Well..Interesting lead. Not surprised about Indiana though.
In reply to alfadriver:
A few of them were judges. I doubt they will let me walk in and apply.
Edit: I am more surprised that the same person would run in multiple parties.
In reply to Grtechguy: On behalf of humanity I apologize for my state. Sigh
In addition to her great many other faults I just found out that my ex and her husband voted orange. Given her round heeled tendencies being grabbed by the __ sounds like something she'd welcome.
Berk it, I need another beer.
need to take a break from continuously hitting refresh.
Our polls are open 7am-7pm. SWMBO was in line at 6:40am and finished voting at 8:20am. I got in line at 4:30pm and was done in less than 10 minutes.
There were 3 people ahead of me to sign in when I got in line and 10 machines. It is less efficient than it could be. We had 3 people checking in potential voters for 10 voting machines. My drivers license has a QR code on it and a magnetic strip. Why is some elderly person with poor vision trying to read my name (without their reading glasses) and one finger hunt & peck to type it into a computer?

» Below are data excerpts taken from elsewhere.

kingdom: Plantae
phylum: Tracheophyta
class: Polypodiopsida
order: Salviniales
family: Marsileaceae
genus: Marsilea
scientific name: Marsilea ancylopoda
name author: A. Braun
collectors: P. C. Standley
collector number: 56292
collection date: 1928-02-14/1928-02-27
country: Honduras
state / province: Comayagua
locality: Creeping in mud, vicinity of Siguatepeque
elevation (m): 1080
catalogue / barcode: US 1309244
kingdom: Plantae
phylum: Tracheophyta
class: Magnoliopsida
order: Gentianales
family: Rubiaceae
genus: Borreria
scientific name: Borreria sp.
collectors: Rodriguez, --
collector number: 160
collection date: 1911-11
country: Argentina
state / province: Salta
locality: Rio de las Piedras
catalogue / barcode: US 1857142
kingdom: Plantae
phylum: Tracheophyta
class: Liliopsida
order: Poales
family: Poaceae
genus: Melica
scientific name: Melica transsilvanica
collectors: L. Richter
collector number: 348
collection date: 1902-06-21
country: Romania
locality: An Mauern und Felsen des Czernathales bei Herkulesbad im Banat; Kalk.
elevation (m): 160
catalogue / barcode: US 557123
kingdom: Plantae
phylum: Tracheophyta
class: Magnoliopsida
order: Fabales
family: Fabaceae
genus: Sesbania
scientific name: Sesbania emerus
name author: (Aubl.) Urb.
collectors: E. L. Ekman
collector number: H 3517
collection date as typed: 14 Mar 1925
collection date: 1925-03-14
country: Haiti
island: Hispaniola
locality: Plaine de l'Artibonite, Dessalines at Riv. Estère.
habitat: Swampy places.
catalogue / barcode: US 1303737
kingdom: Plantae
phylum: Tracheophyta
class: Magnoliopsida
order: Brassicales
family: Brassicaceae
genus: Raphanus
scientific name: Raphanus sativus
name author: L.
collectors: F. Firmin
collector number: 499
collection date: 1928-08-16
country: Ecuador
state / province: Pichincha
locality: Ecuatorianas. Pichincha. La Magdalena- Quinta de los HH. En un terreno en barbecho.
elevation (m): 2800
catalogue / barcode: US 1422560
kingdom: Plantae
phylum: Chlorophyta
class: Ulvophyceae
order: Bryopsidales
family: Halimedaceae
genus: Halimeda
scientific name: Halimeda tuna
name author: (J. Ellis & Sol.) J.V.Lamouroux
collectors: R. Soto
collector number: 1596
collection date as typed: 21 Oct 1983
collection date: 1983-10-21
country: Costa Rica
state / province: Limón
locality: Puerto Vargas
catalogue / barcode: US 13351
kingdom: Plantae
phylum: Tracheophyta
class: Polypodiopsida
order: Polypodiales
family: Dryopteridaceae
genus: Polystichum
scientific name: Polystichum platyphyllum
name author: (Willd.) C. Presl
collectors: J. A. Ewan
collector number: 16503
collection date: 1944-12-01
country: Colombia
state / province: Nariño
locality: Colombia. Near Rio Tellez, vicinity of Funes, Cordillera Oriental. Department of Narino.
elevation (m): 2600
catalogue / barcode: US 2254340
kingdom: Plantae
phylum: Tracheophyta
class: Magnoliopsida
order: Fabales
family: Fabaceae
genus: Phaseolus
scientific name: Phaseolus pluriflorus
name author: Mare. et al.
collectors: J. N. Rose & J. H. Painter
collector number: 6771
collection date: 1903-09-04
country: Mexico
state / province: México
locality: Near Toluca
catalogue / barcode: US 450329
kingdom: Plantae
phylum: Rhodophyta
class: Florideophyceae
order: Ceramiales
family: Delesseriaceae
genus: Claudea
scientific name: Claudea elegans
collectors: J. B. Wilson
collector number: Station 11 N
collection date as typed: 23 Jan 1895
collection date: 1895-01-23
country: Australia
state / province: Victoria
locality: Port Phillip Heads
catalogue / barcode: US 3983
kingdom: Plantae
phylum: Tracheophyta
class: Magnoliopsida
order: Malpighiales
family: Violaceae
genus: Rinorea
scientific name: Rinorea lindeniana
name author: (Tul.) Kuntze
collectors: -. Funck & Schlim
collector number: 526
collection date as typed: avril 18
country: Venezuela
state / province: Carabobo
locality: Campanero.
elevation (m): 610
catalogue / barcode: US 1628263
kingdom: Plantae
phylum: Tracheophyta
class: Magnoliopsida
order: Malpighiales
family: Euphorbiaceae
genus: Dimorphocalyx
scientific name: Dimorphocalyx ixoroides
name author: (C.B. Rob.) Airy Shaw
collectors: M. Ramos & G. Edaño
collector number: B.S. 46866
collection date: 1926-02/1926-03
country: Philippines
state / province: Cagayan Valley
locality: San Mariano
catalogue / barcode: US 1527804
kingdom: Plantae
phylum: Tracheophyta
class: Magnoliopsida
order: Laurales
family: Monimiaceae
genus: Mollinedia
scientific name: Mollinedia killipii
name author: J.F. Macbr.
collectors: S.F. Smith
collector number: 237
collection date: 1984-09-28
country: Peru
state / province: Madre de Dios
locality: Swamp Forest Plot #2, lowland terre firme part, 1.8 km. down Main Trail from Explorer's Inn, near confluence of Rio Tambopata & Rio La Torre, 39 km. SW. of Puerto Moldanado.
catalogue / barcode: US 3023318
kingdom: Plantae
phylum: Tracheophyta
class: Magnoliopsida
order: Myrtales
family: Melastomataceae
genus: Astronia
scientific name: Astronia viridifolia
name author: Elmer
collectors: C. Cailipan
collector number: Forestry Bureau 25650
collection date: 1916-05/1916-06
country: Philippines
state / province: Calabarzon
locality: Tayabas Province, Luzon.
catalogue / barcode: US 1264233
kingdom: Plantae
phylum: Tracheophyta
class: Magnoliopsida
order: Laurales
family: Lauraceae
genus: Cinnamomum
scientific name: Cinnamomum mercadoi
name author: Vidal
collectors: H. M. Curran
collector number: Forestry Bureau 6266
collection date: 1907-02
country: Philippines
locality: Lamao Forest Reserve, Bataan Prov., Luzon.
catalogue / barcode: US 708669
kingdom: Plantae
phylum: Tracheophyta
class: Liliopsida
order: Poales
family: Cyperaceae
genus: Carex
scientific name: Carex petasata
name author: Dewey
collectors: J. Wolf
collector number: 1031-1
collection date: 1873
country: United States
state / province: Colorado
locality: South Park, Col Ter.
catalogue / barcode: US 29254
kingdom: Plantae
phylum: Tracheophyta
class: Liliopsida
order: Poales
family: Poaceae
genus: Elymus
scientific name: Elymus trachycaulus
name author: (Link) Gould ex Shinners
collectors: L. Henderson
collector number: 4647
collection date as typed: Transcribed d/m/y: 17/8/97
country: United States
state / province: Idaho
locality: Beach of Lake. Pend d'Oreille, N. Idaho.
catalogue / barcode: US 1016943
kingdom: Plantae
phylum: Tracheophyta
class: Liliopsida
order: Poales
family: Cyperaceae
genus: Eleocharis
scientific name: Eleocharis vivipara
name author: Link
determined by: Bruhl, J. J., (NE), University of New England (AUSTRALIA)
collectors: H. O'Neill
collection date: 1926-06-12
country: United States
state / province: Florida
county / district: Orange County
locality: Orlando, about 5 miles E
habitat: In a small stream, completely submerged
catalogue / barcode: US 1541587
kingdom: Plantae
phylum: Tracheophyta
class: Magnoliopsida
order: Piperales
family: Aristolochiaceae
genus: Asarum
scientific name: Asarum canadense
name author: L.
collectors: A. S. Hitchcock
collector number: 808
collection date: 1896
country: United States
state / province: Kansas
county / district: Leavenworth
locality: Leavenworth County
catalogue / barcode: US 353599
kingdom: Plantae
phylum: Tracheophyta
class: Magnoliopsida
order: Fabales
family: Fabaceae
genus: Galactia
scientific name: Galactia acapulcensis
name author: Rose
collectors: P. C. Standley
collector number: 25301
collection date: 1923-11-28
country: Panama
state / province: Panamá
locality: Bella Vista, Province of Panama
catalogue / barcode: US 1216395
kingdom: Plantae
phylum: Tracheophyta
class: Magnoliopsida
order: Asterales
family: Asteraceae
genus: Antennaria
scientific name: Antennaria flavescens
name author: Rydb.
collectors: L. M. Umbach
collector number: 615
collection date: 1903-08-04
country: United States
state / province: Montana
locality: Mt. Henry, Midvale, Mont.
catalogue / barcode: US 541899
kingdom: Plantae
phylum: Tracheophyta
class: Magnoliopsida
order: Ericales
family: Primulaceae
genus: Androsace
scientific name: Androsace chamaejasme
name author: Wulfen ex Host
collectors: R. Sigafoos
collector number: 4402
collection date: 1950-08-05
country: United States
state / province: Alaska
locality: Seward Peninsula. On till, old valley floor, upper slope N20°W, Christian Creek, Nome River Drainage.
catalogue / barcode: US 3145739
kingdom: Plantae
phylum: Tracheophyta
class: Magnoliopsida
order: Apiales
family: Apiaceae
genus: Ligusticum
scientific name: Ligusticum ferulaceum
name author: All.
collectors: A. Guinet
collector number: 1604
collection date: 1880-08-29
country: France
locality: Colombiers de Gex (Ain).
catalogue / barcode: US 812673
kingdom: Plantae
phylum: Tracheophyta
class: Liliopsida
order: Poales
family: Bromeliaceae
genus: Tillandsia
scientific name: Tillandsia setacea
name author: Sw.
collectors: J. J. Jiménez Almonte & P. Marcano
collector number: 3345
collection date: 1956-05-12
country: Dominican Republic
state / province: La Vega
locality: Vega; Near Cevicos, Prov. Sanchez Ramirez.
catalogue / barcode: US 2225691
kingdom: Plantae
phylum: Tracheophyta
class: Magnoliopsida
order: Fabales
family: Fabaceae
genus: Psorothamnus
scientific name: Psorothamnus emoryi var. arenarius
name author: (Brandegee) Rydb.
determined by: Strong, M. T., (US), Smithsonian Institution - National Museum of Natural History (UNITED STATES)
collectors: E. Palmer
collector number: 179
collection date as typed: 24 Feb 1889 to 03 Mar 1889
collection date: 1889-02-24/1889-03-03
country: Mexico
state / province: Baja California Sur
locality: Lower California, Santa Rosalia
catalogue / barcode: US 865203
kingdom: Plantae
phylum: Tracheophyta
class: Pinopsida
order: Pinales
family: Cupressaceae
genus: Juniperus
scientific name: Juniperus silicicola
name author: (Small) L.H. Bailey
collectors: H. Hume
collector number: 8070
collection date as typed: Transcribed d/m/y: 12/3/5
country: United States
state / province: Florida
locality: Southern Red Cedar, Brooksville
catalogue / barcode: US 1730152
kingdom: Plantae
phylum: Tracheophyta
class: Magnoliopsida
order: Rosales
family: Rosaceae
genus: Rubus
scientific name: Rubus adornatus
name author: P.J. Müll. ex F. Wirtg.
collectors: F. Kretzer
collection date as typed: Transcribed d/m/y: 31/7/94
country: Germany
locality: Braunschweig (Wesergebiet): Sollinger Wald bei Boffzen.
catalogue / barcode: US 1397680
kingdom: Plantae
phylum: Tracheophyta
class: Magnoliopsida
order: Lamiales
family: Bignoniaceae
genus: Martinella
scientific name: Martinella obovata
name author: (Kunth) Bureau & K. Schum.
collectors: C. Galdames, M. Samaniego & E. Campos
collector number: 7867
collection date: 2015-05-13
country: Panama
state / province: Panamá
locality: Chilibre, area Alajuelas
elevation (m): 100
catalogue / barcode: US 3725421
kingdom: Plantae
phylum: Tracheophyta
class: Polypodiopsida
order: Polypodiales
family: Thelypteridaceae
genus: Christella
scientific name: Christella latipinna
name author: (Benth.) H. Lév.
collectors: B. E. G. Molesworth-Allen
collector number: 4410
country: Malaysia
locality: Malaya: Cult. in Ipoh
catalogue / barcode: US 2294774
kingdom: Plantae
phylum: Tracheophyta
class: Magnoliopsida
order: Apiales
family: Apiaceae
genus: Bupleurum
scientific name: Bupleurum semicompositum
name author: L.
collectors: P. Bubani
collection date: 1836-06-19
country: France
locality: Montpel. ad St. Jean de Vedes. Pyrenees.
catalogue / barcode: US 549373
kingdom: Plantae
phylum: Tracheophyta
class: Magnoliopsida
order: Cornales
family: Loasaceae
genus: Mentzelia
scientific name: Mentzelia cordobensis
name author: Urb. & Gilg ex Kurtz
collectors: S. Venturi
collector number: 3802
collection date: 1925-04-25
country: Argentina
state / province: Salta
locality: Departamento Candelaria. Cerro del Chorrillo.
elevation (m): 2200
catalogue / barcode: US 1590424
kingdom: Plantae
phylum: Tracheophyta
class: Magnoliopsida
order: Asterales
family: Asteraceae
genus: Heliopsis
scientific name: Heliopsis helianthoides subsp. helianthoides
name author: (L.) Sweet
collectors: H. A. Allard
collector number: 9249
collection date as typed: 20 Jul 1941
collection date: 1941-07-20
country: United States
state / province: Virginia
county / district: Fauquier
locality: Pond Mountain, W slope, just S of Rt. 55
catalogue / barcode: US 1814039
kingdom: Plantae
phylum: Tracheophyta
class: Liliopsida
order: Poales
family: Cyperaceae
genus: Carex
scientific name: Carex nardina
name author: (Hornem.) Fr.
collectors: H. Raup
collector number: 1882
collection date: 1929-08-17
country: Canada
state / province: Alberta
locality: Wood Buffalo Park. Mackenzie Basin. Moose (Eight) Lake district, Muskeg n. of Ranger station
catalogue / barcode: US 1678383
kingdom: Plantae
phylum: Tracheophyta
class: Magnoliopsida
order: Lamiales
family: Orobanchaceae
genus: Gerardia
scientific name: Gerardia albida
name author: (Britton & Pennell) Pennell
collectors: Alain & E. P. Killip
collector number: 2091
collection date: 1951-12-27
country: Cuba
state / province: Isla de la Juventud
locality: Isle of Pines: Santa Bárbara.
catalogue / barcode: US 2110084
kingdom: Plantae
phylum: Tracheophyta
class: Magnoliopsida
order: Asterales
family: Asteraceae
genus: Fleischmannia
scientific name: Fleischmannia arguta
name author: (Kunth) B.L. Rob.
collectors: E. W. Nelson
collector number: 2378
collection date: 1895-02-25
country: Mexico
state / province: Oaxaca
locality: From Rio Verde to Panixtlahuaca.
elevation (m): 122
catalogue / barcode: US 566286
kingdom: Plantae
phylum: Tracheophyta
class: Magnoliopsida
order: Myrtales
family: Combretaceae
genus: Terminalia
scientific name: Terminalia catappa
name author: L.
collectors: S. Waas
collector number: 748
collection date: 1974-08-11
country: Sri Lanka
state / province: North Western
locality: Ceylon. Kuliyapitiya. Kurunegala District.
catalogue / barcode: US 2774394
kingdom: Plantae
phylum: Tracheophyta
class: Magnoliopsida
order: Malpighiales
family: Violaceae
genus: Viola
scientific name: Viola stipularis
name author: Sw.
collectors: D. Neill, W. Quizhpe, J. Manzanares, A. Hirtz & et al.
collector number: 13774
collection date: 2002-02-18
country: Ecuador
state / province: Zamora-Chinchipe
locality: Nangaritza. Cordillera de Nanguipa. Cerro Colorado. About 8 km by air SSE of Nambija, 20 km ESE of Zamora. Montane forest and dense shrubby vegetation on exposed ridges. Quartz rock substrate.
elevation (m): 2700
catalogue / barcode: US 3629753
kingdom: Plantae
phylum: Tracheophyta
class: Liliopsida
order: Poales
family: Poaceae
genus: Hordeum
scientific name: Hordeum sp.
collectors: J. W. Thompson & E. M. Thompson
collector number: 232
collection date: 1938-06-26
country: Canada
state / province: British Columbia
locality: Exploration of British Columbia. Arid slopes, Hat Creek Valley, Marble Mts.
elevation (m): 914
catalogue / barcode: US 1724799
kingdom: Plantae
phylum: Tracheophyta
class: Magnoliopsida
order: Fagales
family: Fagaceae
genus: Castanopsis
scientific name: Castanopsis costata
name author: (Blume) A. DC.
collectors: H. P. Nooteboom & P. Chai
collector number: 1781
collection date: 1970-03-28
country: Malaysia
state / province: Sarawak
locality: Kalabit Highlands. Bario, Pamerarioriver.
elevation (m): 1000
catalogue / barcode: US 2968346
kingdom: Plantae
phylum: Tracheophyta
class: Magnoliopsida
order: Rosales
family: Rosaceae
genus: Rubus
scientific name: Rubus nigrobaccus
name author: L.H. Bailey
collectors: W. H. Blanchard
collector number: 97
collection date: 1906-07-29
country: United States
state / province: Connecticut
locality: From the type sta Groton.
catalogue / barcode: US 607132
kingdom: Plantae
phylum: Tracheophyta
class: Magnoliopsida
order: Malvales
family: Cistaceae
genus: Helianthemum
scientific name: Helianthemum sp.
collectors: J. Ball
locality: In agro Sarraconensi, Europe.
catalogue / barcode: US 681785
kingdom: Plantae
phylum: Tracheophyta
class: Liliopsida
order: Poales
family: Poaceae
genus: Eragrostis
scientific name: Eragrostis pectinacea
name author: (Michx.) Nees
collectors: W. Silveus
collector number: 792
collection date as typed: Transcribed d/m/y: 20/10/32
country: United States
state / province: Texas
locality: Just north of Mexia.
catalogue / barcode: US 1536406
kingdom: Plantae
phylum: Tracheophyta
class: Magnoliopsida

But this was a significant improvement over 2012. In 2012, I got in line at 3:55pm and finished voting around 9:30pm. At that election, my polling place served double the registered voters it now has and there were only 4 machines (of which zero or one was working most of the day). The situation did not satisfy legal requirements for number of registered voters per machine and this happened at somewhere like 10-15 polling stations in the county. Several hundred voting machines remained in the warehouse and a significant number of the ones deployed had functionality problems. The county employee in charge of that fiasco was fired and the system revamped.
We did not have a single local race that was contested. The only 3 contested positions were President, US Senate, and US House of Representative. Every other race was uncontested. Gerrymandering has gotten out of control.
Well, I voted almost 3 weeks ago now. The polling place is on my running route so I just waited till I saw no line and placed my ballot really quick and finished my run. I'm sure the election officials loved me.
In reply to bmw88rider:
Mine was in a gym, and it was rank in there. Really bad.
I went around 6 tonight and waited for maybe 5-10 minutes at most. Apparently last names in my district are very heavily skewed towards the first half of the alphabet, as we A-L named folks waited while those entitled M-Z bastards walked right up.
Surprised how close this thing is right now.
Hit to poll at 6pm, there were about a dozen "booths" and only one open, but only 2 other peole ahead of me. Quick in and out, my ballot was in the high 900's.
Vote Quimby!
Comstock, your polling place describes this round of politics accurately.
Trump wins the electoral college.
Clinton wins the popular vote.
Sigh
mndsm
MegaDork
11/9/16 6:56 p.m.
iceracer wrote:
Trump wins the electoral college.
Clinton wins the popular vote.
Sigh
I was gonna make a remark about the state of it all, but am refraining from floundering this.
M2Pilot
HalfDork
11/9/16 11:08 p.m.
This year NC has provided a good example of how every vote can count. In the Governors race, there's only a 5000 vote difference. Winner won't be declared until provisional ballots are counted in a few days.